Terror al anocher (1976) de Charles B. Pierce

¿No conoces esta película? No pasa nada. Yo tampoco la conocía hasta que vi el documental “Killer Legends” y hablaban del asesino de Texarkana y como realizaron una película que retrataba de forma más o menos fidedigna los hechos. Y como año tras año los habitantes de Texarkana se reúnen en un autocine –niños incluidos- para ver esta cinta, que ya forma parte de su cultura local.
Esta película es uno de los pilares de lo que en los 80´s se denominó como slasher, aunque también es cierto que es uno de los más olvidados. Los aficionados siempre mencionan “Psicosis”, “Bahia de Sangre”, “Halloween” o “El fotógrafo del pánico”; pero en estas listas casi siempre falta esta cinta dirigida por Charles B. Pierce en 1976 –dos años antes que la fundacional cinta de John Carpenter-.





La película usa el estilo documental para contar la historia de dicho asesino enmascarado y su actividad en Texarkana. Y aquí voy a echar un órdago, me atrevería a decir que es la primera película americana con asesino enmascarado para ocultar su identidad. Y dejo fuera de esta afirmación tanto a Cara de cuero o a Norman Bates; ya que ellos ocultaban sus rostros por otros motivos. Pero lo interesante de este estilo documental es que no entra dentro del falso documental, ya que estamos ante un hecho real. Estaríamos posiblemente, ante un primigenio “Crimenes imperfectos” ya que la cinta sigue de manera detallada las andanzas de este asesino hasta el –seguramente para la época- impactante final.

> [Datos para análisis]:
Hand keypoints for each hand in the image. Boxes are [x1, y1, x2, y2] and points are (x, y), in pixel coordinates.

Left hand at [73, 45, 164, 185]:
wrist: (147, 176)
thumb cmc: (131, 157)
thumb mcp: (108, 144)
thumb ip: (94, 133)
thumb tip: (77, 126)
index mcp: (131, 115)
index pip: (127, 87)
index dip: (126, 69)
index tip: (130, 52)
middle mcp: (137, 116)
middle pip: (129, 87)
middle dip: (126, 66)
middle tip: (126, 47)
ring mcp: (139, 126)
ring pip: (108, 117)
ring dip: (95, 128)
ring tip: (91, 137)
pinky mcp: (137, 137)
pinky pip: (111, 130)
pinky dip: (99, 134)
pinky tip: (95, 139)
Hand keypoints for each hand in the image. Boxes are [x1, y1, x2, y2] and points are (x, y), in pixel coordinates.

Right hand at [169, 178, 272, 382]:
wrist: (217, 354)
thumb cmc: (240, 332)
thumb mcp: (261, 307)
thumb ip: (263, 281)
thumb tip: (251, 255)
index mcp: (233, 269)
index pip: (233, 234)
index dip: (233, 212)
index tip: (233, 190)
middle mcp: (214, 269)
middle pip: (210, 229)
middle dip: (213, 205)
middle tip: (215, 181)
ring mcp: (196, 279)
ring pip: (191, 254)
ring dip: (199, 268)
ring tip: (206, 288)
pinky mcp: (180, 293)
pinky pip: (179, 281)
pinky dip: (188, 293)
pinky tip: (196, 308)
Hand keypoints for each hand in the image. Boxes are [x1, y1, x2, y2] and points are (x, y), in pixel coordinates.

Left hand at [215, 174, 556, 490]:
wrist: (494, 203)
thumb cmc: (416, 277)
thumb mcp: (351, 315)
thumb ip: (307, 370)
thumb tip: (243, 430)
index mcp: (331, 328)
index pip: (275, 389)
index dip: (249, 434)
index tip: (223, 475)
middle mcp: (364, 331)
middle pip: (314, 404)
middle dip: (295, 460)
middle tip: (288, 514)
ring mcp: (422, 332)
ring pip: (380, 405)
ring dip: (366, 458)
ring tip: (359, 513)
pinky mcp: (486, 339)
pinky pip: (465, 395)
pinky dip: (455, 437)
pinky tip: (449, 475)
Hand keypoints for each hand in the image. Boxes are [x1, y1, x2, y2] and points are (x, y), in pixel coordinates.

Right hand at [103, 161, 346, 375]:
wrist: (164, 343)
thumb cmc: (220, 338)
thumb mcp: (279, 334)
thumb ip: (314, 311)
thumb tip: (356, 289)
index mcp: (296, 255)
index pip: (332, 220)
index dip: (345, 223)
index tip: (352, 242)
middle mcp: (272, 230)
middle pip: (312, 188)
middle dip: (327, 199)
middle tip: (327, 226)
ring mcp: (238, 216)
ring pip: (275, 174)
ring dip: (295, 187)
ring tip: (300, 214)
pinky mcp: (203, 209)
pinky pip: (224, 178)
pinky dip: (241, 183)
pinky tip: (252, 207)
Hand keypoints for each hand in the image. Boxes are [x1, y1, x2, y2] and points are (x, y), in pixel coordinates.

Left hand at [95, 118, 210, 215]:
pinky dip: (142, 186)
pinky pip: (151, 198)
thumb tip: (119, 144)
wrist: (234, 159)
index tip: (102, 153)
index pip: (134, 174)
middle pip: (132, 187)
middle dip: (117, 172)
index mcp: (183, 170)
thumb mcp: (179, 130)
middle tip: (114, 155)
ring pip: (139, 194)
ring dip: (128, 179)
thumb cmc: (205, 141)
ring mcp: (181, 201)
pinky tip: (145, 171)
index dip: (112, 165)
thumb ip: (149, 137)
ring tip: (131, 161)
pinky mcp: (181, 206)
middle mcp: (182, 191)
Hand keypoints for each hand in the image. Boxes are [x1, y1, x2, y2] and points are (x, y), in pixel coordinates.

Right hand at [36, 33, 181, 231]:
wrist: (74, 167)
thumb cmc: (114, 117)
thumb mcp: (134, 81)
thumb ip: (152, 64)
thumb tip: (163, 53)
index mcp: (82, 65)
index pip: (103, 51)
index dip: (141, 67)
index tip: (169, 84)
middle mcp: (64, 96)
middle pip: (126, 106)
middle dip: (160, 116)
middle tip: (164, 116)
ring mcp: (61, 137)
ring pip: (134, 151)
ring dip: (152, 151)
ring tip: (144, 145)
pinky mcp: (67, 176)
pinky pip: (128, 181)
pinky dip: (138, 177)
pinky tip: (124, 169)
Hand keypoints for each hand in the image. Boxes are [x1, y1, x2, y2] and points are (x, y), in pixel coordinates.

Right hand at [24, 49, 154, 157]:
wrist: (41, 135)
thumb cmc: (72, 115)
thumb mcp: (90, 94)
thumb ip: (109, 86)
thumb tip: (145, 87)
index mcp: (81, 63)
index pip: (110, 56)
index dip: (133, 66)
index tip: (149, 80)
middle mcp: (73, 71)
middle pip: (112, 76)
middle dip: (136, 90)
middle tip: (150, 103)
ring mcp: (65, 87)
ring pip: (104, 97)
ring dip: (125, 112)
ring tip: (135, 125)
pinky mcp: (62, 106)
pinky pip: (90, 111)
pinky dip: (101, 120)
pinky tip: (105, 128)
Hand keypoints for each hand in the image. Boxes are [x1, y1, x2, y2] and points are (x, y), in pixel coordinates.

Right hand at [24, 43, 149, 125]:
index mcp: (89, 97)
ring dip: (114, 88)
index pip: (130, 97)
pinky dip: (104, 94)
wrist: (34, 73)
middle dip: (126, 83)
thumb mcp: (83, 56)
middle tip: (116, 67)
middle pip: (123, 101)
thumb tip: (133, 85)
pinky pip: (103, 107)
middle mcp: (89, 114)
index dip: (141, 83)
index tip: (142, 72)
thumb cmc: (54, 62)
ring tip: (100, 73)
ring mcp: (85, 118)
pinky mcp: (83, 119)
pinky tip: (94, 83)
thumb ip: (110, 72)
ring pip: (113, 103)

> [Tareas a realizar]:
(1) Copia literalmente el pasaje de la reseña que comienza con "La película usa" y sigue hasta "época- impactante final.".
(2) Responde, según la reseña:
(a) ¿En qué año dirigió Charles B. Pierce la película?
(b) ¿En qué documental se hablaba del asesino de Texarkana?
(c) ¿Dónde se reúnen año tras año los habitantes de Texarkana para ver la cinta?

> [Resultados esperados]:
(1)
La película usa el estilo documental para contar la historia de dicho asesino enmascarado y su actividad en Texarkana. Y aquí voy a echar un órdago, me atrevería a decir que es la primera película americana con asesino enmascarado para ocultar su identidad. Y dejo fuera de esta afirmación tanto a Cara de cuero o a Norman Bates; ya que ellos ocultaban sus rostros por otros motivos. Pero lo interesante de este estilo documental es que no entra dentro del falso documental, ya que estamos ante un hecho real. Estaríamos posiblemente, ante un primigenio “Crimenes imperfectos” ya que la cinta sigue de manera detallada las andanzas de este asesino hasta el –seguramente para la época- impactante final.

(2)
(a) En 1976.
(b) En "Killer Legends".
(c) En un autocine.